Transform a large jsonl file with unknown json properties into csv using apache beam google dataflow and java

663 views Asked by At

How to convert a large jsonl file with unknown json properties into csv using Apache Beam, google dataflow and java

Here is my scenario:

  1. A large jsonl file is in google storage
  2. Json properties are unknown, so using Apache Beam's Schema can not be defined in Beam's pipeline.
  3. Use Apache beam, google dataflow and java to convert jsonl to csv
  4. Once transformation is done, store csv in google storage (same bucket where jsonl is stored)
  5. Notify by some means, like transformation_done=true if possible (rest api or event)

Any help or guidance would be helpful, as I am new to Apache beam, though I am reading the doc from Apache Beam.

I have edited the question with an example JSONL data

{"Name":"Gilbert", "Session":"2013", "Score":"24", "Completed":"true"}
{"Name":"Alexa", "Session":"2013", "Score":"29", "Completed":"true"}
{"Name":"May", "Session":"2012B", "Score":"14", "Completed":"false"}
{"Name":"Deloise", "Session":"2012A", "Score":"19", "Completed":"true"} 

While json key's are there in an input file but it's not known while transforming. I'll explain that by an example, suppose I have three clients and each got it's own google storage, so each upload their own jsonl file with different json properties.

Client 1: Input Jsonl File

{"city":"Mumbai", "pincode":"2012A"} 
{"city":"Delhi", "pincode":"2012N"} 

Client 2: Input Jsonl File

{"Relation":"Finance", "Code":"2012A"} 
{"Relation":"Production", "Code":"20XXX"} 

Client 3: Input Jsonl File

{"Name":"Gilbert", "Session":"2013", "Score":"24", "Completed":"true"}
{"Name":"Alexa", "Session":"2013", "Score":"29", "Completed":"true"}

Question: How could I write A Generic beam pipeline which transforms all three as shown below

Client 1: Output CSV file

["city", "pincode"] 
["Mumbai","2012A"] 
["Delhi", "2012N"] 

Client 2: Output CSV file

["Relation", "Code"] 
["Finance", "2012A"] 
["Production","20XXX"] 

Client 3: Output CSV file

["Name", "Session", "Score", "true"]
["Gilbert", "2013", "24", "true"]
["Alexa", "2013", "29", "true"]
1

There are 1 answers

9
Sayan Bhattacharya On

Edit: Removed the previous ans as questions have been modified with examples.

There is no generic way provided by anyone to achieve such result. You have to write the logic yourself depending on your requirements and how you are handling the pipeline.

Below there are some examples but you need to verify these for your case as I have only tried these on a small JSONL file.

Required task 1 |
Decide whether each statement below agrees with the jsonl-to-csv thread, answering yes or no and quoting the deciding words of the thread: (a) The large jsonl file is kept in Google Storage. (b) The finished csv is to be saved in a different bucket from the jsonl file. (c) The answerer tested the examples on a large JSONL file.
Required task 2 |
Echo the jsonl-to-csv thread word for word from "While json key's" to "different json properties.".

Data shown |
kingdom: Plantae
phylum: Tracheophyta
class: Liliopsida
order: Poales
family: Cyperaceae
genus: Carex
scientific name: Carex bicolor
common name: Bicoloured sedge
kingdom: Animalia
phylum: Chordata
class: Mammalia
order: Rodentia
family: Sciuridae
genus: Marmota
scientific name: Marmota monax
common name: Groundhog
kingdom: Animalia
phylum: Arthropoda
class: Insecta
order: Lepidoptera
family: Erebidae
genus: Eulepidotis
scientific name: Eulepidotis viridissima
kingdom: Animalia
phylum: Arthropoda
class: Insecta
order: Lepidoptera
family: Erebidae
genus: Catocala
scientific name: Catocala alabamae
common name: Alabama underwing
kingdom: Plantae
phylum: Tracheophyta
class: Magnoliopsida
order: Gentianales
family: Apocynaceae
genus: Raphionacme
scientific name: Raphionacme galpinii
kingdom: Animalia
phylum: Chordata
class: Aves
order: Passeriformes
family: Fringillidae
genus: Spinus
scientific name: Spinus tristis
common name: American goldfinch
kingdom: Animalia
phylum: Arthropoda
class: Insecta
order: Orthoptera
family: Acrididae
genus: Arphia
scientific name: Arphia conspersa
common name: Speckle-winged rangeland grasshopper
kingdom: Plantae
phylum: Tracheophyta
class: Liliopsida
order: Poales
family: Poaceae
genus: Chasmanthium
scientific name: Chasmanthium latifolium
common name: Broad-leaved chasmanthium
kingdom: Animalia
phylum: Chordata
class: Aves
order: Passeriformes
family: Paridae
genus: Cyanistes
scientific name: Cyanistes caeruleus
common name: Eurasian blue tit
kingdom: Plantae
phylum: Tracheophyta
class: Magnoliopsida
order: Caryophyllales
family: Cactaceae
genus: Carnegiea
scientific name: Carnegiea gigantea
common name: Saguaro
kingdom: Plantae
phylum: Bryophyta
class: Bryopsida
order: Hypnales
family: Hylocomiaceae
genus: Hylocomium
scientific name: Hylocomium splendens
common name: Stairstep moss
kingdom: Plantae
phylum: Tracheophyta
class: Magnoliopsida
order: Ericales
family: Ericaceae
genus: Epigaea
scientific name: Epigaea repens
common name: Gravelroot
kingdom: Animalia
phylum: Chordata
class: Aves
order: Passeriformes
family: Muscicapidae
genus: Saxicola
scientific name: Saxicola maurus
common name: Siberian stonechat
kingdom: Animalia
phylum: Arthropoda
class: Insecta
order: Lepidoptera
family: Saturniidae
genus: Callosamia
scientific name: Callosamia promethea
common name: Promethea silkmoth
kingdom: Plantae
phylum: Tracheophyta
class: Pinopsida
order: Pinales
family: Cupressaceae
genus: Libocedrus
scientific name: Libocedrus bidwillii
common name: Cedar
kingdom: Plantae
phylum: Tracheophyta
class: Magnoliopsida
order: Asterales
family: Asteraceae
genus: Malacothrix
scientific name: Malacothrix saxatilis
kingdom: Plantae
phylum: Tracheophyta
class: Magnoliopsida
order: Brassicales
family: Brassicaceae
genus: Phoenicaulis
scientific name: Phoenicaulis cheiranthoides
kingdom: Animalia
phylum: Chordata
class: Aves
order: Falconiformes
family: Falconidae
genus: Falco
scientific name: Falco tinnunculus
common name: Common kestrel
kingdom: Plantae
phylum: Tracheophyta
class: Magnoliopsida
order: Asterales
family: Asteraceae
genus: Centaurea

Written response 1 |
(a) Yes: "A large jsonl file is in google storage"
(b) No: "store csv in google storage (same bucket where jsonl is stored)"
(c) No: "I have only tried these on a small JSONL file"

Written response 2 |
While json key's are there in an input file but it's not known while transforming. I'll explain that by an example, suppose I have three clients and each got it's own google storage, so each upload their own jsonl file with different json properties.